In fact, the results show that there are electrical and chemical changes in the brain, namely in relation to a neurotransmitter named GABA and its neuronal receptors, of which there are two different types: The A, and the B. According to new data, excessive and continuous consumption of alcoholic beverages affects both types of receptors in men, while in women only the neurotransmitter type A receptors undergo alterations. However, what this means and how it can be interpreted from the point of view of the brain functioning of men and women is not clear.

“GABA”, notes Outi Kaarre, “is a fundamental neurotransmitter, which is involved in the inhibition of many of the brain’s systems and functions and plays an important role, for example, in anxiety and depression disorders”. In general, says the researcher, “this neurotransmitter has an effect of decreasing, or calming, brain activity”.

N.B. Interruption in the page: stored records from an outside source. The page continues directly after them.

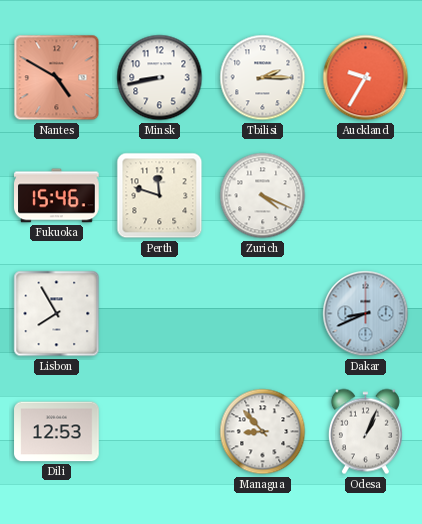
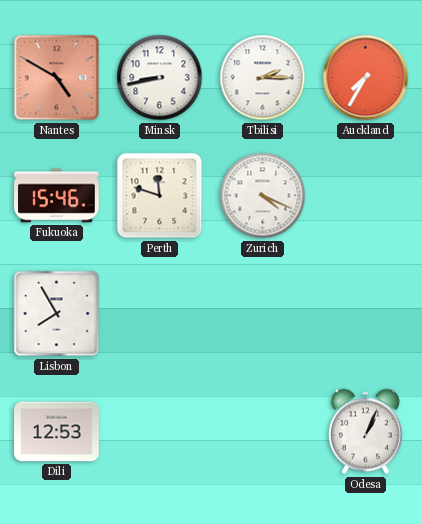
Auckland: 9:35 -> 7:35
Dakar: 8:41 -> none
Managua: 8:53 -> none
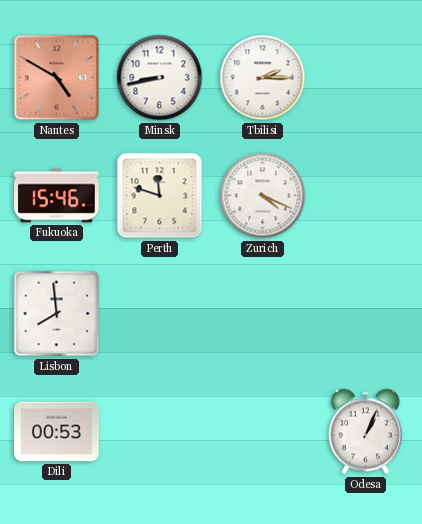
Auckland: 7:35 -> none
Lisbon: 7:55 -> 7:59
Dili: 12:53 -> 00:53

Animal studies have shown that the GABA-A receptor is associated with lower alcohol consumption patterns, while GABA-B is more present in the brain process linked to the desire to drink. Thus, the Finnish team believes their results “could be the door to a possible mechanism that explains the differences between men and women” in relation to alcohol consumption.

In this study, 11 men and 16 women, aged between 23 and 28 years, with a history of 10 years or more of excessive alcohol consumption were involved. All of them with alterations in the EEG, after applying a magnetic stimulation, that stimulates the neuronal activity, individuals of the same age and without this history did not present these changes.